Collected data entries
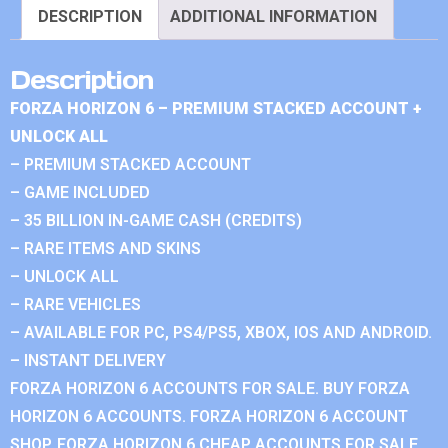
DESCRIPTION
ADDITIONAL INFORMATION
Description
FORZA HORIZON 6 – PREMIUM STACKED ACCOUNT +
UNLOCK ALL
– PREMIUM STACKED ACCOUNT
– GAME INCLUDED
– 35 BILLION IN-GAME CASH (CREDITS)
– RARE ITEMS AND SKINS
– UNLOCK ALL
– RARE VEHICLES
– AVAILABLE FOR PC, PS4/PS5, XBOX, IOS AND ANDROID.
– INSTANT DELIVERY
FORZA HORIZON 6 ACCOUNTS FOR SALE. BUY FORZA
HORIZON 6 ACCOUNTS. FORZA HORIZON 6 ACCOUNT
SHOP. FORZA HORIZON 6 CHEAP ACCOUNTS FOR SALE.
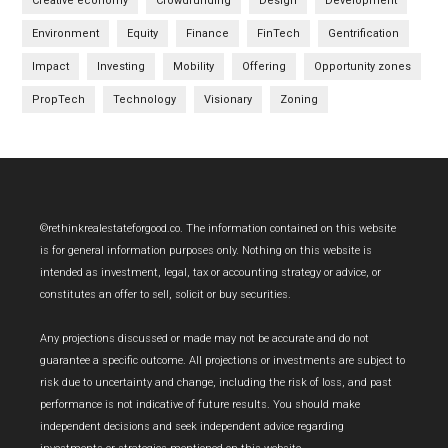
Creative economy
Crowdfunding
Design
Development
Environment
Equity
Finance
FinTech
Gentrification
Impact
Investing
Mobility
Offering
Opportunity zones
PropTech
Technology
Visionary
Zoning
Footer
©rethinkrealestateforgood.co. The information contained on this website
is for general information purposes only. Nothing on this website is
intended as investment, legal, tax or accounting strategy or advice, or
constitutes an offer to sell, solicit or buy securities.
Any projections discussed or made may not be accurate and do not
guarantee a specific outcome. All projections or investments are subject to
risk due to uncertainty and change, including the risk of loss, and past
performance is not indicative of future results. You should make
independent decisions and seek independent advice regarding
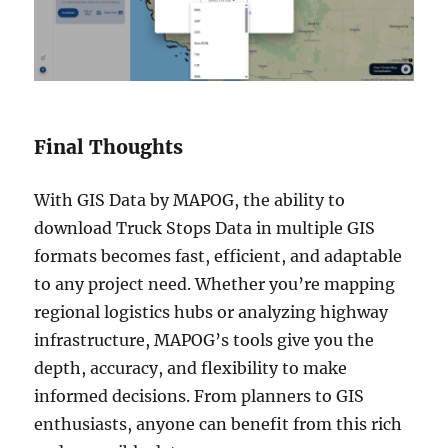
Final Thoughts
With GIS Data by MAPOG, the ability to
download Truck Stops Data in multiple GIS
formats becomes fast, efficient, and adaptable
to any project need. Whether you’re mapping
regional logistics hubs or analyzing highway
infrastructure, MAPOG’s tools give you the
depth, accuracy, and flexibility to make
informed decisions. From planners to GIS
enthusiasts, anyone can benefit from this rich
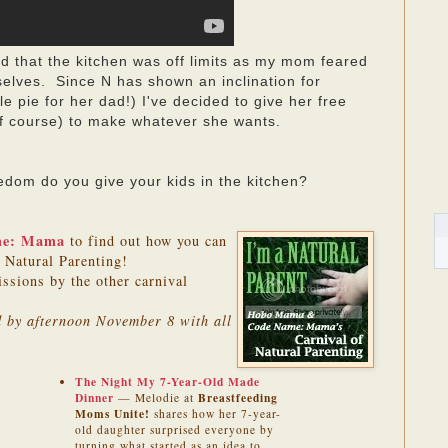
 that the kitchen was off limits as my mom feared
selves. Since N has shown an inclination for
 pie for her dad!) I've decided to give her free
 of course) to make whatever she wants.
om do you give your kids in the kitchen?
me: Mama
to find out how you can
f Natural Parenting!
issions by the other carnival
ed by afternoon November 8 with all
The Night My 7-Year-Old Made
Dinner
Breastfeeding
— Melodie at
Moms Unite!
shares how her 7-year-
old daughter surprised everyone by
turning what started as an idea to
—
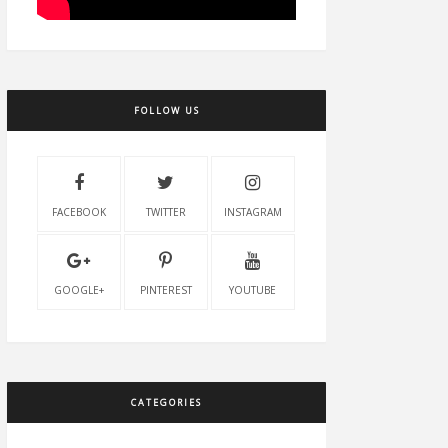
FOLLOW US
FACEBOOK
TWITTER
INSTAGRAM
GOOGLE+
PINTEREST
YOUTUBE
CATEGORIES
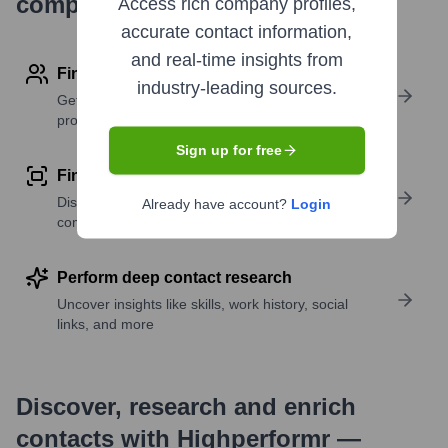
company research
Access rich company profiles,
accurate contact information,
and real-time insights from
Find contact info
industry-leading sources.
Get verified emails, phone numbers, and LinkedIn
profile details
Sign up for free
Find similar contacts
Discover contacts with similar roles, seniority, or
Already have account?
Login
companies
Perform deep contact research
Uncover insights like skills, work history, social
links, and more
Discover, research and enrich
contacts with Highperformr —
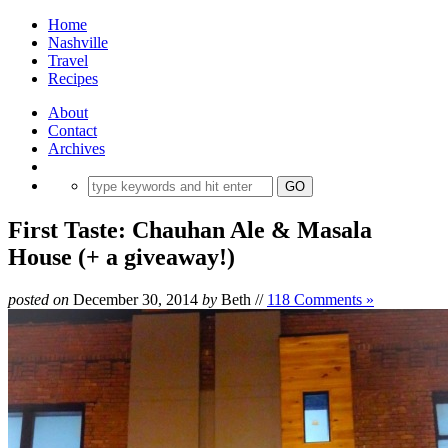
Home
Nashville
Travel
Recipes
About
Contact
Archives
First Taste: Chauhan Ale & Masala
House (+ a giveaway!)
posted on
December 30, 2014
by
Beth
//
118 Comments »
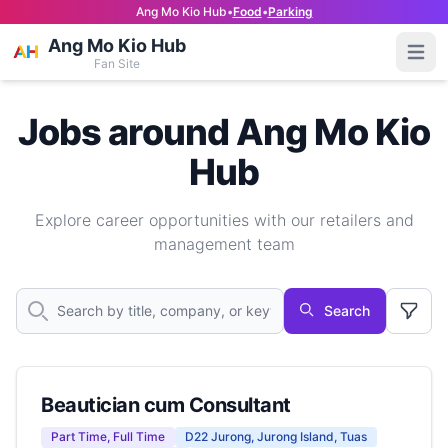
Ang Mo Kio Hub
•
Food
•
Parking
Ang Mo Kio Hub
Open
Fan Site
Jobs around Ang Mo Kio
Hub
Explore career opportunities with our retailers and
management team
Search
Beautician cum Consultant
Part Time, Full Time
D22 Jurong, Jurong Island, Tuas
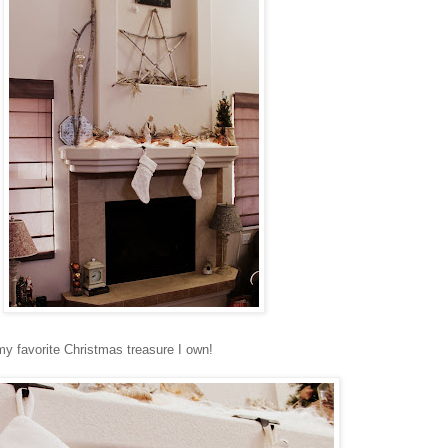
y favorite Christmas treasure I own!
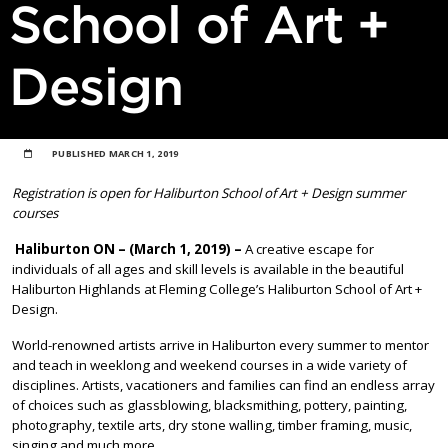
School of Art +
Design
PUBLISHED
MARCH 1, 2019
Registration is open for Haliburton School of Art + Design summer
courses
Haliburton ON – (March 1, 2019) –
A creative escape for
individuals of all ages and skill levels is available in the beautiful
Haliburton Highlands at Fleming College’s Haliburton School of Art +
Design.
World-renowned artists arrive in Haliburton every summer to mentor
and teach in weeklong and weekend courses in a wide variety of
disciplines. Artists, vacationers and families can find an endless array
of choices such as glassblowing, blacksmithing, pottery, painting,
photography, textile arts, dry stone walling, timber framing, music,
singing and much more.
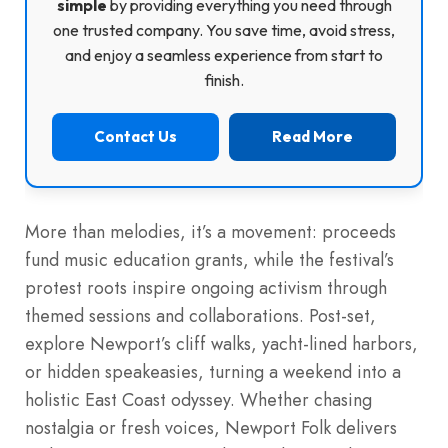
simple
by providing everything you need through
one trusted company. You save time, avoid stress,
and enjoy a seamless experience from start to
finish.
Contact Us
Read More
More than melodies, it’s a movement: proceeds
fund music education grants, while the festival’s
protest roots inspire ongoing activism through
themed sessions and collaborations. Post-set,
explore Newport’s cliff walks, yacht-lined harbors,
or hidden speakeasies, turning a weekend into a
holistic East Coast odyssey. Whether chasing
nostalgia or fresh voices, Newport Folk delivers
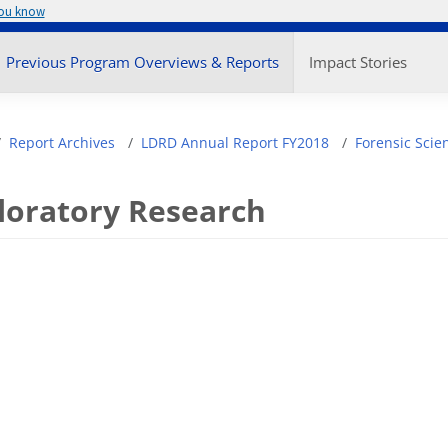
you know
enu
Previous Program Overviews & Reports
Impact Stories
adcrumb
Report Archives
LDRD Annual Report FY2018
Forensic Scie
loratory Research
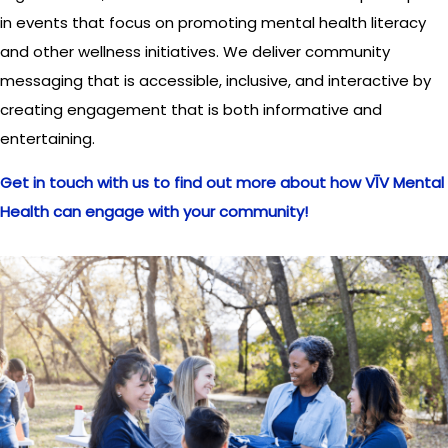
in events that focus on promoting mental health literacy
and other wellness initiatives. We deliver community
messaging that is accessible, inclusive, and interactive by
creating engagement that is both informative and
entertaining.
Get in touch with us to find out more about how VĪV Mental
Health can engage with your community!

[INSTRUCTION] Render every line from the start of the entries up to and including the one containing "SHOP. FORZA HORIZON" as a Markdown table with two columns, "Row" and "Line." Skip blank lines and leave the pictures out.

[SOLUTION TO THIS EXERCISE]
| Row | Line |
|---|---|
| 1 | DESCRIPTION |
| 2 | ADDITIONAL INFORMATION |
| 3 | Description |
| 4 | FORZA HORIZON 6 – PREMIUM STACKED ACCOUNT + |
| 5 | UNLOCK ALL |
| 6 | – PREMIUM STACKED ACCOUNT |
| 7 | – GAME INCLUDED |
| 8 | – 35 BILLION IN-GAME CASH (CREDITS) |
| 9 | – RARE ITEMS AND SKINS |
| 10 | – UNLOCK ALL |
| 11 | – RARE VEHICLES |
| 12 | – AVAILABLE FOR PC, PS4/PS5, XBOX, IOS AND ANDROID. |
| 13 | – INSTANT DELIVERY |
| 14 | FORZA HORIZON 6 ACCOUNTS FOR SALE. BUY FORZA |
| 15 | HORIZON 6 ACCOUNTS. FORZA HORIZON 6 ACCOUNT |
| 16 | SHOP. FORZA HORIZON 6 CHEAP ACCOUNTS FOR SALE. |